Mike G wrote:The average offensive rating in 1989 was 110, Jordan was at 112...
Actually, league avg that year was 107.8
No it wasn't, it was 110 in the playoffs. What the average was in the regular season is less relevant to me.
But if we entertain that hypothesis, see my other response a little below.
Against the Cavs and the Pistons, average ORtg was 103 and 105 respectively. It's irrelevant what anyone averaged against the Hornets.
105.3 is equivalent to the Timberwolves basically, you're being silly.
The top 3 defenses in 2013: 100, 100, 102. 1988 is garbage next to that.
Everything is relevant, it is called league environment. Your guy was atrocious in those seasons against Detroit. You cited per game numbers, but that is not logical.
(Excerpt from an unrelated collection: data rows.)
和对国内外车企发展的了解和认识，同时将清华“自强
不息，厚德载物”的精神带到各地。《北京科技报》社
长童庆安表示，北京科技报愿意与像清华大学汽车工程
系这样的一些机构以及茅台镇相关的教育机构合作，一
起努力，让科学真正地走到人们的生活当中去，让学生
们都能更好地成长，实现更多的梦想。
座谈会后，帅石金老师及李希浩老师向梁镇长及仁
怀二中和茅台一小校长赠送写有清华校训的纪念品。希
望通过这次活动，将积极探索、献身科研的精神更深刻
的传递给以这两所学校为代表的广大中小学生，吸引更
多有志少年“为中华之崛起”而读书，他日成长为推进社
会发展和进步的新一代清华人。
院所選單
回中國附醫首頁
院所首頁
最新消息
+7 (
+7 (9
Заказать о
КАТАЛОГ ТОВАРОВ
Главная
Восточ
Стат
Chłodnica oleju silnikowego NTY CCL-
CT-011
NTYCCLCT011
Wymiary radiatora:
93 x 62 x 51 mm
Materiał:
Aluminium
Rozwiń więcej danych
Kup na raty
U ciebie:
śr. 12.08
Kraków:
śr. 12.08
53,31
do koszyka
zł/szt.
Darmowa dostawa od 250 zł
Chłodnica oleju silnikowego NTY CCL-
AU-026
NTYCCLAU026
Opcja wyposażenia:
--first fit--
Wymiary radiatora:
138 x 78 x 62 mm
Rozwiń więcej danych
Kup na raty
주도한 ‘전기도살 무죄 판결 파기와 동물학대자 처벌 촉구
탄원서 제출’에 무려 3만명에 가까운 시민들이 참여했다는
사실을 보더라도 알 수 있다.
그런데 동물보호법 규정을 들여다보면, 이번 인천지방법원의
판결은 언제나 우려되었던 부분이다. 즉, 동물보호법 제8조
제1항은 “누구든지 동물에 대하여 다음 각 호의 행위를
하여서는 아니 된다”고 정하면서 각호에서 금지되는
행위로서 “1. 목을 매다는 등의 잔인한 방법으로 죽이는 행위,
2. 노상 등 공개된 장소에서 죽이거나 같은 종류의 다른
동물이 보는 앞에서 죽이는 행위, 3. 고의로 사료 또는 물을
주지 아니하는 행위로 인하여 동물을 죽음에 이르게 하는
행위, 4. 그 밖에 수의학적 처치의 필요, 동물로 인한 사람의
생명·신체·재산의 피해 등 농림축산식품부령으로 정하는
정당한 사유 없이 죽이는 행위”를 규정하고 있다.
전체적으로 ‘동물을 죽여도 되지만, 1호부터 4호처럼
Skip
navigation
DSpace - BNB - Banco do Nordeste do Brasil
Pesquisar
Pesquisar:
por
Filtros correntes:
A raw rating of 106 is simply terrible.
Bulls also knocked off the Knicks en route to the ECF. The #6 seed bumps off the #3 and the #2 before losing to the #1 in 6 games. Led by the very average (if that) Michael Jordan, they gave the Pistons their only 2 losses of this postseason. How does that work?
Where do you get O-Rtg for a series? Against the Pistons, Jordan had ORtg of 105, 104, 143, 110, 127, and 94. Against a DRtg of 105, that's one below-avg game (offensively), 2 average, 1 above-avg, and 2 severely above-avg.
His averages for the series: 114 ORtg, 106 DRtg
For the 1989 playoffs, ORtg of 120, vs the #1, #2, and #5 defensive teams in the East.
I never brought up the first round of the 88 playoffs.
I said against the 88 Pistons, 89 Pistons, 92 Knicks, etc. Yes 120 back then is like 114 now, Kobeish. Even worse than Kobe against the Pistons.
His numbers against the Cavs don't matter, what matters is his 106 offensive rating on 31 USG%. That's atrocious for 1988, it would be the equivalent of him doing about 100 in the 2013 playoffs, a complete chokejob.